Because of the secret side deals dispute, the House passed a resolution declaring that the failure of President Obama to provide all secret side deal documents to Congress violated Corker-Cardin.  Several House members hope to bring legal action against Mr. Obama over this issue.

My colleague Clare Lopez, a former CIA officer and Iran expert, contended in an August 11, 2015 article in The Hill, that the JCPOA violates Article VI of the U.S. Constitution because it is contrary to America’s legal obligations under the Nuclear Nonproliferation Treaty (NPT).  Lopez argued that the NPT is the law of the land because it is a treaty ratified by the United States.  She also noted that the NPT obligates its nuclear-weapon State Parties “…not in any way to assist, encourage, or induce any non-nuclear-weapon State to manufacture or otherwise acquire nuclear weapons or other nuclear explosive devices, or control over such weapons or explosive devices.”

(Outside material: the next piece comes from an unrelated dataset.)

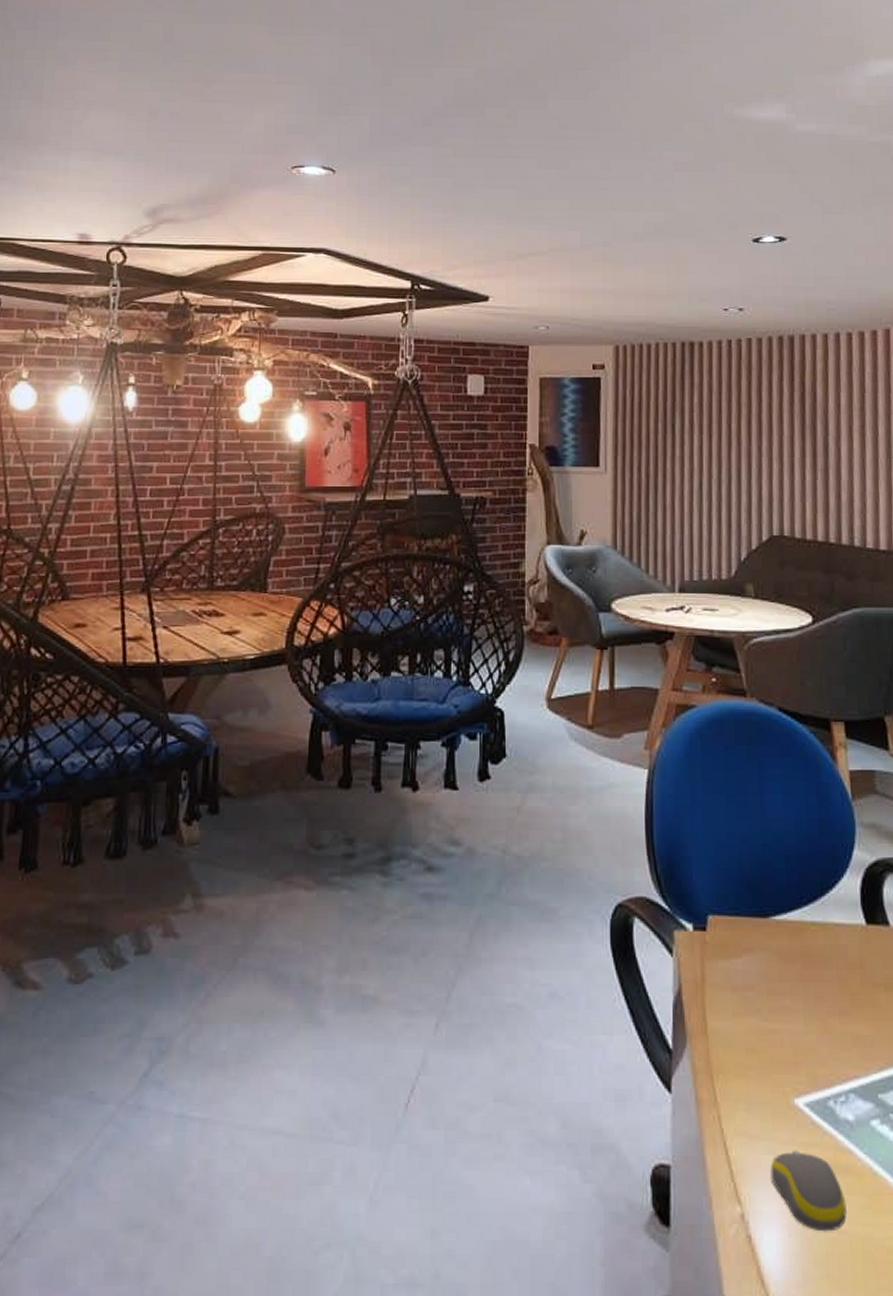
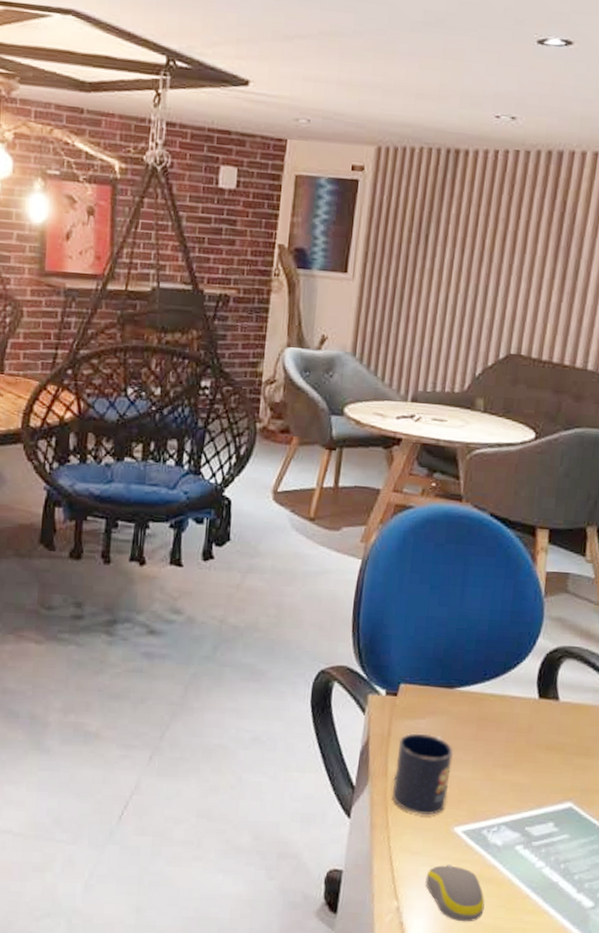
mug: none [715,976,781,1085] -> present [392,733,454,815]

On the other hand, according to Lopez, the JCPOA, a presidential executive agreement, violates the NPT and the Constitution because it “explicitly obligates the U.S. to both “assist” and “encourage” (not to mention “defend”) the Iranian regime’s nuclear weapons program.”  Lopez cited Prof. Louis Rene Beres, Emeritus Professor of Political Science and International Law at Purdue University, who told her that the contradiction between the NPT and the JCPOA “represents a conspicuous violation of U.S. law.”

Concerns that President Obama was playing fast and loose with U.S. law on the Iran deal coupled with concerns that the deal will not stop Iran’s pursuit of nuclear weapons and would give Iran over $100 billion in sanctions relief that Tehran is certain to spend on terrorism is why only 21% of Americans supported the agreement when Congress voted on it last month.  The legal problems with the agreement described above have further undermined its credibility.

Rosen’s report on how the JCPOA will close a loophole allowing subsidiaries of American companies to do business with Iran may be the agreement’s the most serious flaw because it appears to clearly violate U.S. laws and executive orders.  Although Rosen’s discovery will not kill the JCPOA during Mr Obama’s presidency, he quoted Senator Ted Cruz (R-TX) who said this about the significance of this issue:

“Any U.S. company that follows through on this, that allows their foreign-owned subsidiaries to do business with Iran, will very likely face substantial civil liability, litigation and potentially even criminal prosecution. The obligation to follow federal law doesn’t go away simply because we have a lawless president who refuses to acknowledge or follow federal law.”

The debate over President Obama’s dangerous nuclear deal with Iran is not over.  Growing evidence that Iran does not plan to comply with the agreement and the likelihood of more stories like Rosen’s on what was really agreed to in the deal will increase the likelihood that if a Republican wins the 2016 presidential election, he or she will tear up this terrible agreement on his or her first day in office.